The RBF kernel achieved the best results with a ~75.288% mean score between the 5 folds.

## Evaluating performance on test set
After selecting the RBF kernel based on the k-fold cross validation results, the model can be tested using the test set.

In [35]:
y_pred = clf_rbf.predict(X_test)

Metrics are computed for the predictions made on the test set.
* **Accuracy**: The ratio of correctly predicted instances to the total
instances in the dataset.
* **Precision**: The ratio of correctly predicted positive observations to the total predicted positives.
* **Recall**: The ratio of correctly predicted positive observations to the total actual positives.

In [36]:
from sklearn import metrics

print("Accuracy:",metrics.accuracy_score(y_test, y_pred))
print("Precision:",metrics.precision_score(y_test, y_pred))
print("Recall:",metrics.recall_score(y_test, y_pred))

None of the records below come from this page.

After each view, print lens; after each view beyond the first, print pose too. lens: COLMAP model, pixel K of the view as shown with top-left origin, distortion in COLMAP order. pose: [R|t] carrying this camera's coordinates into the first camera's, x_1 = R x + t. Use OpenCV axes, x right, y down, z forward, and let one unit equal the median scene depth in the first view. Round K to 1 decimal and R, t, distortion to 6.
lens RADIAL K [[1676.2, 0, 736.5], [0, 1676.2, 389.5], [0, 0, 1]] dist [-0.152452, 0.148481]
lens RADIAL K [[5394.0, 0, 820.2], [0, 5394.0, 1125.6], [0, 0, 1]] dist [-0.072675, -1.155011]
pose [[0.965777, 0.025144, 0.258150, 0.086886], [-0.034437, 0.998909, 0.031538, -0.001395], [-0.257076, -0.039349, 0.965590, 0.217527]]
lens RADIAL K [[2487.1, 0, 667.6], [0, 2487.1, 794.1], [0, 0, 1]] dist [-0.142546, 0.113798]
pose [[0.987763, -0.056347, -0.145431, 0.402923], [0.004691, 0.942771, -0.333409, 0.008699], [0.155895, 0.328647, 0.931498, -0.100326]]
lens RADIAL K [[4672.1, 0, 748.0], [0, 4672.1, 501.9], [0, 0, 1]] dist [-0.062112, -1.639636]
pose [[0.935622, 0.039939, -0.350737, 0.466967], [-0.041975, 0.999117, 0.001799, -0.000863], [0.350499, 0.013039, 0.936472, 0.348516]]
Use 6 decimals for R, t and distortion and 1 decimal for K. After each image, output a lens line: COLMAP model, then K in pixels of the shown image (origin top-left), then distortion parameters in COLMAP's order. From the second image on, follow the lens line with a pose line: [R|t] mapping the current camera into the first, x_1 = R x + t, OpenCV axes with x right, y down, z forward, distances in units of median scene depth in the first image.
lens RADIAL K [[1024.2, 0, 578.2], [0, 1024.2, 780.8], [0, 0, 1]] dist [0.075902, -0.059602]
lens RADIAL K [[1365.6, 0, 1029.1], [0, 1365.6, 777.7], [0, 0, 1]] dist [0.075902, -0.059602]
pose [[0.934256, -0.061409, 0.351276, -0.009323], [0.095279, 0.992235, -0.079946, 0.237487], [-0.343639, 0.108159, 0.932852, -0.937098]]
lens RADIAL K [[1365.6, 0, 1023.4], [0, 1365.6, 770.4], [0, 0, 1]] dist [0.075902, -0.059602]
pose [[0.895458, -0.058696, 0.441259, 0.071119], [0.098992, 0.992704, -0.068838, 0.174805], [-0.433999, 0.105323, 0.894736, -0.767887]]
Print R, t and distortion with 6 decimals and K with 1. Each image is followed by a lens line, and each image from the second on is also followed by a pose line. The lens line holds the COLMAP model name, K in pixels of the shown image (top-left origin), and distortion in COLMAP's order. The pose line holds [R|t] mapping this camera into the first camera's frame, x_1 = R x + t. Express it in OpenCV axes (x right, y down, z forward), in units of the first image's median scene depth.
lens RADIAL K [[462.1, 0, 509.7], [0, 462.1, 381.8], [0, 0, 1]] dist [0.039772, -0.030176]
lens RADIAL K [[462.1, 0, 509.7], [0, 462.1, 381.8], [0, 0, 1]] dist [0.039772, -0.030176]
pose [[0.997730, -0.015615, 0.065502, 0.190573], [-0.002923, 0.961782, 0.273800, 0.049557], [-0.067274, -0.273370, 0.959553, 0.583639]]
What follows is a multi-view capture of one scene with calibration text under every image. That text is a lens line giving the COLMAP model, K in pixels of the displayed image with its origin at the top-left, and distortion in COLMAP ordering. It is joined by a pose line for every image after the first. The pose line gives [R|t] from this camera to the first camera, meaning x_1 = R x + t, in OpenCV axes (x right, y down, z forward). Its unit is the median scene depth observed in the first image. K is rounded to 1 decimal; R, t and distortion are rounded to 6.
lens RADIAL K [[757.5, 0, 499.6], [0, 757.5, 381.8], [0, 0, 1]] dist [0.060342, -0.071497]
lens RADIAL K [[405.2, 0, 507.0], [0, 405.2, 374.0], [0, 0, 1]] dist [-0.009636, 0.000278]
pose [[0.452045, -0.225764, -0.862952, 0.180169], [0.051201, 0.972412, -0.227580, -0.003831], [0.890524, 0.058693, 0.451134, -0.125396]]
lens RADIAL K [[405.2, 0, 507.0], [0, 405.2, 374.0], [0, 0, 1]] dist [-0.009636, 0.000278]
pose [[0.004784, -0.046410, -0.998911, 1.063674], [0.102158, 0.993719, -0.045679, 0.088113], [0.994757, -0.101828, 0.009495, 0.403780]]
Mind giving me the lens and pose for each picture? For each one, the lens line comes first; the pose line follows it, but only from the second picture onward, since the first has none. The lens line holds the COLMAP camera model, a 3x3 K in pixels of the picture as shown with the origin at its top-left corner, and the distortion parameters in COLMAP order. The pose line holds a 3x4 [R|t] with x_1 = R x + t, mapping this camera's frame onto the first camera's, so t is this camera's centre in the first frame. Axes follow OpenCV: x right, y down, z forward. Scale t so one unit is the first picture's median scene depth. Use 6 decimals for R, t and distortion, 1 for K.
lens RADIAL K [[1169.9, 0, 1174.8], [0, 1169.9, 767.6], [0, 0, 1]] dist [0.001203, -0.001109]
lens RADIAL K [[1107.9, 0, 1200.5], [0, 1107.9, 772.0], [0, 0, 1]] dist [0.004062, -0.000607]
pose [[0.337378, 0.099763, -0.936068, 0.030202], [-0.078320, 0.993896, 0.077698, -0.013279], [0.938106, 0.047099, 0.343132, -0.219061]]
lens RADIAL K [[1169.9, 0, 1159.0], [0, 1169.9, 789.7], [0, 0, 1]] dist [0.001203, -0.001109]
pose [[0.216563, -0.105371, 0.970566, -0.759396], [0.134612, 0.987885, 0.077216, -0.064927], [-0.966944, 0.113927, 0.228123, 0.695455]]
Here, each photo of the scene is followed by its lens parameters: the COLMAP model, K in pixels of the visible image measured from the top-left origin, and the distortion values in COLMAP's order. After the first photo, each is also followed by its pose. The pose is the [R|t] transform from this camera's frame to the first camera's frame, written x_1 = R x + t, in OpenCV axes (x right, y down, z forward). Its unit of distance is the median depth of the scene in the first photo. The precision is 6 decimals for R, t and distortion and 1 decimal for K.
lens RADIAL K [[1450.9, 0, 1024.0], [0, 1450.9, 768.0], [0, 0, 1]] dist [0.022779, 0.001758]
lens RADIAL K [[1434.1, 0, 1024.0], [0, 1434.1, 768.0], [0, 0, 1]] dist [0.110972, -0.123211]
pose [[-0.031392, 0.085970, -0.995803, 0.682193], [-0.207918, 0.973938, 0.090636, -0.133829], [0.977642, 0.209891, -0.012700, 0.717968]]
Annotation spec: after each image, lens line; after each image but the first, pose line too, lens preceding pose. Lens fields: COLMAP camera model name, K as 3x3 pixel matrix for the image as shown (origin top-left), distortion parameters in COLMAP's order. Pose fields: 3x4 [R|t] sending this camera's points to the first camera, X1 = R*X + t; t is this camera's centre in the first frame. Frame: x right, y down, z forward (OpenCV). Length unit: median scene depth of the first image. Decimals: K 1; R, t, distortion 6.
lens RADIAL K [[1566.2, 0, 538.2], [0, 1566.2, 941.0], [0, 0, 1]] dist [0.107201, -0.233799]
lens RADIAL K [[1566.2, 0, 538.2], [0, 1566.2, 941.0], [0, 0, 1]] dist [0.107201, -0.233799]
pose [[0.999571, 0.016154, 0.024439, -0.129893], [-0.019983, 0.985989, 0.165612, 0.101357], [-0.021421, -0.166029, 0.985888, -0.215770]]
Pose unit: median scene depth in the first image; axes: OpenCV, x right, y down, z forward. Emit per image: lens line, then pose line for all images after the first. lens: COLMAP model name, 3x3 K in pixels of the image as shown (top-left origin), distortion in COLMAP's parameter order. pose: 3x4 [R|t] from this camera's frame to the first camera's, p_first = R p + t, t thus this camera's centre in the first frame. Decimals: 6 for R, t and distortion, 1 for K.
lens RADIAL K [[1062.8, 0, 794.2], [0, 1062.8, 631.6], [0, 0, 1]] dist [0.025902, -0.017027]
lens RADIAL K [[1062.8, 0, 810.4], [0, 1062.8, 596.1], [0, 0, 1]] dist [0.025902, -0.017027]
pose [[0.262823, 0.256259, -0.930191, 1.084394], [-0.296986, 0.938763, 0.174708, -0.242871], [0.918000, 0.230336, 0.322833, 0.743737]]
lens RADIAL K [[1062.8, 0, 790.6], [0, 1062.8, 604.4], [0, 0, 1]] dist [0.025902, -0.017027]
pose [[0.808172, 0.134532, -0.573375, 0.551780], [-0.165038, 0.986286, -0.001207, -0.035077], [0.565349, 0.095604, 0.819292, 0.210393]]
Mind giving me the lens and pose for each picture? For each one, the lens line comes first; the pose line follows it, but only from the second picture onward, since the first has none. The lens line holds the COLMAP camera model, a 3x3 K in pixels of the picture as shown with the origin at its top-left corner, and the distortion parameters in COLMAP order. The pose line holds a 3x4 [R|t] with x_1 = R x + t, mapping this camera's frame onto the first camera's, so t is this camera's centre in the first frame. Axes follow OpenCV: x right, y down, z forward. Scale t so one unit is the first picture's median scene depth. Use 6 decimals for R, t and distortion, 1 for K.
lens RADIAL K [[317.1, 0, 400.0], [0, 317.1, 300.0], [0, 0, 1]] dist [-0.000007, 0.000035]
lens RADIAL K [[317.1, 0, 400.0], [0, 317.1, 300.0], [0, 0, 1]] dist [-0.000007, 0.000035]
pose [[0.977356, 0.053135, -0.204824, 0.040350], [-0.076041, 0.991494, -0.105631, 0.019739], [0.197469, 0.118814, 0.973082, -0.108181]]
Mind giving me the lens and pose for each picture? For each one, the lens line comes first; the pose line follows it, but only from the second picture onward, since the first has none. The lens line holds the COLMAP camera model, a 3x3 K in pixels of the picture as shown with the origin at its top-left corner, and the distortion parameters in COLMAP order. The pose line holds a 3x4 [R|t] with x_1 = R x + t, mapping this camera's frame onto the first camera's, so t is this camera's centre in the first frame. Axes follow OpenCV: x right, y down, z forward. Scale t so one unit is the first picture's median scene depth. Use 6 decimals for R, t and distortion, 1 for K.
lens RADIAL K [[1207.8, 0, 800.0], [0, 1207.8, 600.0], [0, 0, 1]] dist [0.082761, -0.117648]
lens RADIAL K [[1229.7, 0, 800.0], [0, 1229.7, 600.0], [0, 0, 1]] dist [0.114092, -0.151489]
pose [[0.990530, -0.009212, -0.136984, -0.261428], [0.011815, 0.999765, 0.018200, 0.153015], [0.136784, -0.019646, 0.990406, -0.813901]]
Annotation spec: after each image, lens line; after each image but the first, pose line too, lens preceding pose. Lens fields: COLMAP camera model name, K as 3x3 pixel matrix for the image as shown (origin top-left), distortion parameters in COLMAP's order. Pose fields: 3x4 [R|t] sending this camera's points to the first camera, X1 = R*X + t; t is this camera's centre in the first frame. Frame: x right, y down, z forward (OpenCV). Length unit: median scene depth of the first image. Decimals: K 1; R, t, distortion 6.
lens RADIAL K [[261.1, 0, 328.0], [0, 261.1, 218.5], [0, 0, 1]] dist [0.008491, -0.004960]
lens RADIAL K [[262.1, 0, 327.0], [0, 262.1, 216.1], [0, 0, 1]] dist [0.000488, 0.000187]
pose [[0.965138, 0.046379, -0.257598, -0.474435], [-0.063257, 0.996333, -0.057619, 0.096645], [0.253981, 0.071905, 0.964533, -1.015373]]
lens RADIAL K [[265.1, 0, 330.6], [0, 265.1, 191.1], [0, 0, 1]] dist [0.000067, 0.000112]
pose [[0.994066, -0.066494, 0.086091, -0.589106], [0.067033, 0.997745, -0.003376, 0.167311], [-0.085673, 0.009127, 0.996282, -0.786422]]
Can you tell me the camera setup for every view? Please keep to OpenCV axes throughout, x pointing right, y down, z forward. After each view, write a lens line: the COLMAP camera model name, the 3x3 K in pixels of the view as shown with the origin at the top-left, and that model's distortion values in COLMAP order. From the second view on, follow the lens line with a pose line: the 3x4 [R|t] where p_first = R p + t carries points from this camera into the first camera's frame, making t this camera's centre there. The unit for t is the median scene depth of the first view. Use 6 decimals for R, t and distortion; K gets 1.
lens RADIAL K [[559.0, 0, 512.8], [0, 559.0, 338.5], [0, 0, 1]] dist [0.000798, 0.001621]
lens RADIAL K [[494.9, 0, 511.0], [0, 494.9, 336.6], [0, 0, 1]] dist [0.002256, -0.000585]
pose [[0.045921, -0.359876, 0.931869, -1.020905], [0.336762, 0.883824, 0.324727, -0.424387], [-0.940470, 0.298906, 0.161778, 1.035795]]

Accuracy: 0.7524688982942157
Precision: 0.6763545030498744
Recall: 0.6470992104359766


## Conclusion
The model was able to predict the correct result for the test set with ~75.25% accuracy. The accuracy rate indicates that the model was able to make correct predictions for the majority of the time, demonstrating somewhat good performance. The precision rate shows that when the model predicts a positive result, it is likely to be correct. Recall measures the model's ability to identify all relevant instances, minimizing false negatives. The performance in all aspects shows that the model is working as intended for the majority of the time.  <br><br>
While the model is correctly predicting smoking status about 75% of the time, it's important to consider these results in the context of the medical field. A false positive or negative result could be the difference between someone receiving treatment or not for algorithms used in healthcare, so higher accuracy is necessary. Better performance may be achieved with more extensive fine tuning. The `C` (regularization) and `gamma` values could also be adjusted for optimization. I chose to limit my fine-tuning to just kernel for this assignment due to computational and time constraints, as using scikit-learn's `GridSearchCV` took more processing power than I had available, even with the use of Google Colab. Other types of models may also provide better performance.